Your task: The line holding "(1) The Legislature" and every line after it through the end of the entries below: retype these exactly and nothing more.

Saved data entries:
⁂
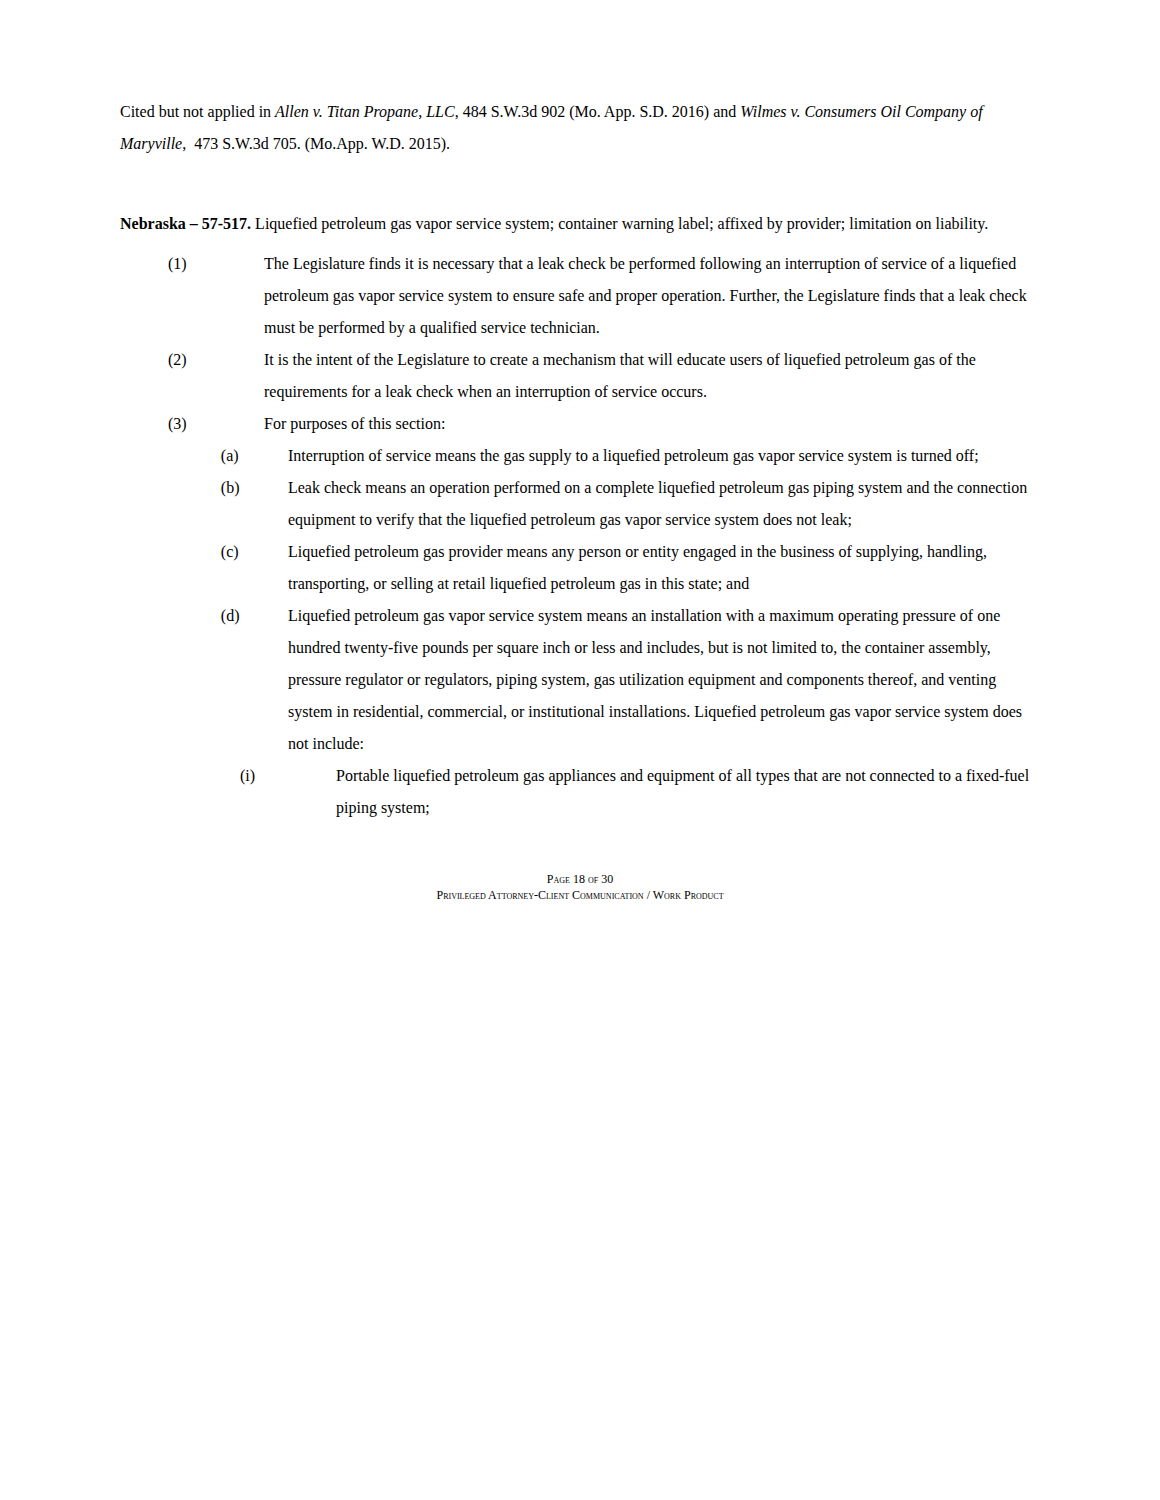Cited but not applied in Allen v. Titan Propane, LLC, 484 S.W.3d 902 (Mo. App. S.D. 2016) and Wilmes v. Consumers Oil Company of Maryville, 473 S.W.3d 705. (Mo.App. W.D. 2015).
Nebraska – 57-517. Liquefied petroleum gas vapor service system; container warning label; affixed by provider; limitation on liability.
(1) The Legislature finds it is necessary that a leak check be performed following an interruption of service of a liquefied petroleum gas vapor service system to ensure safe and proper operation. Further, the Legislature finds that a leak check must be performed by a qualified service technician.
(2) It is the intent of the Legislature to create a mechanism that will educate users of liquefied petroleum gas of the requirements for a leak check when an interruption of service occurs.
(3) For purposes of this section:
(a) Interruption of service means the gas supply to a liquefied petroleum gas vapor service system is turned off;
(b) Leak check means an operation performed on a complete liquefied petroleum gas piping system and the connection equipment to verify that the liquefied petroleum gas vapor service system does not leak;
(c) Liquefied petroleum gas provider means any person or entity engaged in the business of supplying, handling, transporting, or selling at retail liquefied petroleum gas in this state; and
(d) Liquefied petroleum gas vapor service system means an installation with a maximum operating pressure of one hundred twenty-five pounds per square inch or less and includes, but is not limited to, the container assembly, pressure regulator or regulators, piping system, gas utilization equipment and components thereof, and venting system in residential, commercial, or institutional installations. Liquefied petroleum gas vapor service system does not include:
(i) Portable liquefied petroleum gas appliances and equipment of all types that are not connected to a fixed-fuel piping system;
Page 18 of 30
Privileged Attorney-Client Communication / Work Product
⁂
Answer box:
(1) The Legislature finds it is necessary that a leak check be performed following an interruption of service of a liquefied petroleum gas vapor service system to ensure safe and proper operation. Further, the Legislature finds that a leak check must be performed by a qualified service technician.
(2) It is the intent of the Legislature to create a mechanism that will educate users of liquefied petroleum gas of the requirements for a leak check when an interruption of service occurs.
(3) For purposes of this section:
(a) Interruption of service means the gas supply to a liquefied petroleum gas vapor service system is turned off;
(b) Leak check means an operation performed on a complete liquefied petroleum gas piping system and the connection equipment to verify that the liquefied petroleum gas vapor service system does not leak;
(c) Liquefied petroleum gas provider means any person or entity engaged in the business of supplying, handling, transporting, or selling at retail liquefied petroleum gas in this state; and
(d) Liquefied petroleum gas vapor service system means an installation with a maximum operating pressure of one hundred twenty-five pounds per square inch or less and includes, but is not limited to, the container assembly, pressure regulator or regulators, piping system, gas utilization equipment and components thereof, and venting system in residential, commercial, or institutional installations. Liquefied petroleum gas vapor service system does not include:
(i) Portable liquefied petroleum gas appliances and equipment of all types that are not connected to a fixed-fuel piping system;
Page 18 of 30
Privileged Attorney-Client Communication / Work Product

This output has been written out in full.